周回遅れを前に速度が落ちたアル・アンサー・ジュニアのスリップストリームに入ったエマーソンは一気に抜きますが、アル・アンサー・ジュニアは踏ん張りサイド・バイ・サイドのままコーナーに進入します。先行しかけたエマーソンのリアタイヤにアル・アンサー・ジュニアのフロントタイヤが接触し、アル・アンサー・ジュニアはそのまま弾き飛ばされてコンクリートウォールに叩きつけられました。残り3周での鮮やかな逆転で、エマーソン・フィッティパルディが優勝を獲得しました。接触した直後にエマーソンとアル・アンサー・ジュニアの妻の姿が映し出され、ガッツポーズで歓喜の声を上げるエマーソンの妻と身を乗り出して夫の安否を確認しようとするアル・アンサー・ジュニアの妻の姿が対照的でした。このレースを見たから、私はインディ500が大好きになりました。

まとめ

アメリカではThe 500と呼ぶ人もいるほど、500と言えばインディ500なのです。

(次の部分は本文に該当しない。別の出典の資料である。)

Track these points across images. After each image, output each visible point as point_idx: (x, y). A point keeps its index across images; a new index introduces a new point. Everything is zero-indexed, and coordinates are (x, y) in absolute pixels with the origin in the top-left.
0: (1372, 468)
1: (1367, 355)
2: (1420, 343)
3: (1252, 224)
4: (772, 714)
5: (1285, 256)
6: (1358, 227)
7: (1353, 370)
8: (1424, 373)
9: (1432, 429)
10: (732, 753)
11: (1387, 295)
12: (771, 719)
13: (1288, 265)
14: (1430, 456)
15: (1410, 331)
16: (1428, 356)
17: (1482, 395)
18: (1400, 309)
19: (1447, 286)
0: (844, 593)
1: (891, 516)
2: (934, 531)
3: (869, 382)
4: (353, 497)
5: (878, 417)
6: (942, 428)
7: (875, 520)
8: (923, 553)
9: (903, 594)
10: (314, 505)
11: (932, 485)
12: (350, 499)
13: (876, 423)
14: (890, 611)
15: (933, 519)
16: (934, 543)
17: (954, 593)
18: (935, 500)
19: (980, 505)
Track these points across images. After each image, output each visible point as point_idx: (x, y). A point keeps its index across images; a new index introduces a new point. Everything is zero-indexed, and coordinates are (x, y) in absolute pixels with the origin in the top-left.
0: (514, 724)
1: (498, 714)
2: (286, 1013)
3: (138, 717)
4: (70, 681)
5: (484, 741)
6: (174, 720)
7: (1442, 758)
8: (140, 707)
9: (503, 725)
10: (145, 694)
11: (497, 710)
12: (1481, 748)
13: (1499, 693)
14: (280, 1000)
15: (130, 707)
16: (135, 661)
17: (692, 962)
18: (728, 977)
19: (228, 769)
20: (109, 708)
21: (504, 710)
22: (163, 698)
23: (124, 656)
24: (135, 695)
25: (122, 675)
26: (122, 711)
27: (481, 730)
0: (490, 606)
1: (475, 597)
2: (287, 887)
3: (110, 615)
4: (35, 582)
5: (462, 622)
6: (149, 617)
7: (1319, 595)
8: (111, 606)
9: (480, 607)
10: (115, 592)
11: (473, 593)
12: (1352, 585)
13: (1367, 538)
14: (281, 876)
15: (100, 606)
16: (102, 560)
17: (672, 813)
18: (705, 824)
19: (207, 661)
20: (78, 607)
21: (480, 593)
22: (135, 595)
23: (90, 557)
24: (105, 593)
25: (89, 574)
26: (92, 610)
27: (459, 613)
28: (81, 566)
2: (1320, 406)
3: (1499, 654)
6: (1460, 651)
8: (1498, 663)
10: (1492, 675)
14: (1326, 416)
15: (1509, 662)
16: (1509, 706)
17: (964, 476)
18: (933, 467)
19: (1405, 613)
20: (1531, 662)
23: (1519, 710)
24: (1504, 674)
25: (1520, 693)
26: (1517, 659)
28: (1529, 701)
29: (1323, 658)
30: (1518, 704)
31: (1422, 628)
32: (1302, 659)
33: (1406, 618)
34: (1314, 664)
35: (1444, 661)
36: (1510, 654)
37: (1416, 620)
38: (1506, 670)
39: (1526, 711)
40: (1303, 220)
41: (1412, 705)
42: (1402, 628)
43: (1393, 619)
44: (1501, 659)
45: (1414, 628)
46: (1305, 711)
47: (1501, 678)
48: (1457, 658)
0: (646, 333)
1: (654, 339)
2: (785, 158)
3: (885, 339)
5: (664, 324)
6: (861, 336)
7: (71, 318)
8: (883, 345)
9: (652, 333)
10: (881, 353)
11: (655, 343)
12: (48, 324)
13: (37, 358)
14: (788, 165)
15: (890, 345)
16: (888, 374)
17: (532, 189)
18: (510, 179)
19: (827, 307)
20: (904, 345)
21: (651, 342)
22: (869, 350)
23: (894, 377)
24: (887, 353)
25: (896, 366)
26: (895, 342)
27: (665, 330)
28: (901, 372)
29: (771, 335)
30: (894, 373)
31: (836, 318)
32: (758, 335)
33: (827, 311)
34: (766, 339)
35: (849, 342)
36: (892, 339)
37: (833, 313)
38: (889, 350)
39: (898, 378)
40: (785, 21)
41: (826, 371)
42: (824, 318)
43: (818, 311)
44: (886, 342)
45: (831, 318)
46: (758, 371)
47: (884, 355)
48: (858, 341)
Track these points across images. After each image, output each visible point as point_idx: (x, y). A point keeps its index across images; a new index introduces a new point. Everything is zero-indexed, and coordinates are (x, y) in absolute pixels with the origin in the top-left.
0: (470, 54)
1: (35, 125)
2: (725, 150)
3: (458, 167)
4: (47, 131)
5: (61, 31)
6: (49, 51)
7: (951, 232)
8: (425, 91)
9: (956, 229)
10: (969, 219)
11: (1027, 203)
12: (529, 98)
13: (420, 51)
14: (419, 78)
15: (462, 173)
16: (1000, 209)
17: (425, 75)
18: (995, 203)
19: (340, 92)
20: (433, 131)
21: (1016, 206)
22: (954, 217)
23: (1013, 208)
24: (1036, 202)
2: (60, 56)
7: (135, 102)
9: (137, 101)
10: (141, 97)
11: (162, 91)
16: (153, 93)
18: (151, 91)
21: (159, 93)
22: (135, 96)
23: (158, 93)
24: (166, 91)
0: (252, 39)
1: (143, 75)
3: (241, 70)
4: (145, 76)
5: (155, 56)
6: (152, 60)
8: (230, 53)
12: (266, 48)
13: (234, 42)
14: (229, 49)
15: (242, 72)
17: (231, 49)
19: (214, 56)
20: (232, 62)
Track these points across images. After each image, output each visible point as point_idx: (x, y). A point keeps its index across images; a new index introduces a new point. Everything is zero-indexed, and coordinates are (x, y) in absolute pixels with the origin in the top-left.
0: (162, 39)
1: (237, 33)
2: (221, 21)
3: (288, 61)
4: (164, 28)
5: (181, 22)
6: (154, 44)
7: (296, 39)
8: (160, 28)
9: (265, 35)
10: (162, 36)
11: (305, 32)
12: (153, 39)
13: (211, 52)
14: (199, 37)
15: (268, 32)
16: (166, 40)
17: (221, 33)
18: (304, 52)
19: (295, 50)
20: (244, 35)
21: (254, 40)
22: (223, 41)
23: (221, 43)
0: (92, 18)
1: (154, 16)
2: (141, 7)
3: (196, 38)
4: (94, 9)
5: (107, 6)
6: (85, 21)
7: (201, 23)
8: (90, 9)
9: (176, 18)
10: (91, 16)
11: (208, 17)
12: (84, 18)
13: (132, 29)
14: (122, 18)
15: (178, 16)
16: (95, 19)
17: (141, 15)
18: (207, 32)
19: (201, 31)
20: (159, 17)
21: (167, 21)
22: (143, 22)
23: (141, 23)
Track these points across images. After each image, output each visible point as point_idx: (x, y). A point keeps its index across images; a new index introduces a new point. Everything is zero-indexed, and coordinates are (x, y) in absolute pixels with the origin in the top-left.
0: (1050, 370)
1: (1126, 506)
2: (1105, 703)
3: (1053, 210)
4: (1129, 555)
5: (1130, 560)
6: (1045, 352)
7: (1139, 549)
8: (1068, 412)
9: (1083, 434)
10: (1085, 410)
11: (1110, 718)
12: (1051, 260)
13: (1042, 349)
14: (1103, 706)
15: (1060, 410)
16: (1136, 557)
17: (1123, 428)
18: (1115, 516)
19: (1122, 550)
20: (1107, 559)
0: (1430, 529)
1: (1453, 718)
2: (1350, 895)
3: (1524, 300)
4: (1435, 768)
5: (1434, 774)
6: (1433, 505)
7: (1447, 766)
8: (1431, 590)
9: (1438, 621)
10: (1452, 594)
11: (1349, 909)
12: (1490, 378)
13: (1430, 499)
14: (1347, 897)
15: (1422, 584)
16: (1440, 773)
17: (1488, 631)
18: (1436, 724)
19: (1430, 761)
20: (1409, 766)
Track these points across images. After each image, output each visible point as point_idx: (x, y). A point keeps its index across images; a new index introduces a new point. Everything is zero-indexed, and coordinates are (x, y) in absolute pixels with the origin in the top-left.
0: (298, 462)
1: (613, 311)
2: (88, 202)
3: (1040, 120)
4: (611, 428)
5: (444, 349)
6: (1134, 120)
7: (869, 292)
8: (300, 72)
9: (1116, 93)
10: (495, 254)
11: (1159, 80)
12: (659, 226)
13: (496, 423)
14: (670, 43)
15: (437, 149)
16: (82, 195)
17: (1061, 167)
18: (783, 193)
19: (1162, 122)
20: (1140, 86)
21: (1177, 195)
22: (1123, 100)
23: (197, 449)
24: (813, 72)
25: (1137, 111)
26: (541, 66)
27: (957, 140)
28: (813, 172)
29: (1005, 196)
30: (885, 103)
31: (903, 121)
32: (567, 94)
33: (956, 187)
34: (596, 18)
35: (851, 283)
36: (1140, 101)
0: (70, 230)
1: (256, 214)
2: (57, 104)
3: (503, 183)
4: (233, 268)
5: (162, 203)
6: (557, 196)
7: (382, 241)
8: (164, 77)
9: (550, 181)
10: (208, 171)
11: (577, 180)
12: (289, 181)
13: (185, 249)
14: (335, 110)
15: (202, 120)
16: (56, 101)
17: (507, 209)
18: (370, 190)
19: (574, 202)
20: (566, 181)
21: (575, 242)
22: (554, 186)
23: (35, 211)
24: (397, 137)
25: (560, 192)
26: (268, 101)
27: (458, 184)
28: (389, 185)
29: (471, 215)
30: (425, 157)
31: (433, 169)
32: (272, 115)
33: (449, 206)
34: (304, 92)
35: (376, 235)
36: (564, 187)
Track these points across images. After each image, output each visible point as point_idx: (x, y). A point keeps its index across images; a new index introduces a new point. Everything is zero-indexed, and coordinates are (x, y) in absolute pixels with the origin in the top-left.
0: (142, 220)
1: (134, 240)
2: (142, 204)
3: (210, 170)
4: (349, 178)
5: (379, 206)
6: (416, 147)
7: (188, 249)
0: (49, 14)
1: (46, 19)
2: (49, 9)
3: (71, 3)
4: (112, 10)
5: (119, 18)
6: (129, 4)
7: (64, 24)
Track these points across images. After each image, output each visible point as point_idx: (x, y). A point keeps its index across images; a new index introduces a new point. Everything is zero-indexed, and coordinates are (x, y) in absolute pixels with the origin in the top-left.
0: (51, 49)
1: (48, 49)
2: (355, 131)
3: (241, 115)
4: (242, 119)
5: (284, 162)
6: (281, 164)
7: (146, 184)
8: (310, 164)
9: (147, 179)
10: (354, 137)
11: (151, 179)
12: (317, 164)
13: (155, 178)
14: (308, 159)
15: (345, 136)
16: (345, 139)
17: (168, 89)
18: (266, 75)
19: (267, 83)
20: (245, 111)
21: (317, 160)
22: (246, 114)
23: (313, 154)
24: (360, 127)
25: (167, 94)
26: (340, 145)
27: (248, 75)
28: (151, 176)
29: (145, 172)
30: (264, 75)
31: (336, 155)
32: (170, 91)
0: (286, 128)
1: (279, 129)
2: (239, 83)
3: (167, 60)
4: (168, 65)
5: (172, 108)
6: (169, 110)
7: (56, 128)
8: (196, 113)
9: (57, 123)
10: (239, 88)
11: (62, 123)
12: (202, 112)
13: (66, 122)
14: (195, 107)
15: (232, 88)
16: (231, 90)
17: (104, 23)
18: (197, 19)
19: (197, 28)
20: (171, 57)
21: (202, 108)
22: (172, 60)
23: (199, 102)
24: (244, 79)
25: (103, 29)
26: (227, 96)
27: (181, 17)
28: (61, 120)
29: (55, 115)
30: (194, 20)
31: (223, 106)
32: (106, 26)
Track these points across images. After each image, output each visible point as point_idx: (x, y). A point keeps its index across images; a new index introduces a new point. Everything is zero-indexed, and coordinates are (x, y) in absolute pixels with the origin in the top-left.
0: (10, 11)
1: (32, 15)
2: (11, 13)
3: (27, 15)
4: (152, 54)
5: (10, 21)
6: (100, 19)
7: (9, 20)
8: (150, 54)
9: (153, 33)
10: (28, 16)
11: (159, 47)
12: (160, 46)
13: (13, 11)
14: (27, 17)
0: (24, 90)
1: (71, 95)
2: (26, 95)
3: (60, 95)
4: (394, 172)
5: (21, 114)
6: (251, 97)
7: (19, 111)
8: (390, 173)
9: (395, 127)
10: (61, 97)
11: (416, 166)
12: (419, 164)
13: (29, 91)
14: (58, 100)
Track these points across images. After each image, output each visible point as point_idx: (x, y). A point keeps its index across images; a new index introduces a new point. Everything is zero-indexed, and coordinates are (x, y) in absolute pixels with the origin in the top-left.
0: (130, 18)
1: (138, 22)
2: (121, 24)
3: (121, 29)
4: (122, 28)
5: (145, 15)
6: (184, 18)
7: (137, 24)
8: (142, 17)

超高速の迫力あるバトルと言われますが、たしかに現地で観戦すると、その迫力に圧倒されるそうです。テレビで観戦でも各マシンの駆け引きを楽しむことができます。見慣れないとぐるぐる回っているだけに見えますが、一度わかるとスリリングな展開を楽しむことができます。佐藤琢磨も活躍していることですし、もう少し日本でも人気が出て良いと思うんですけどね。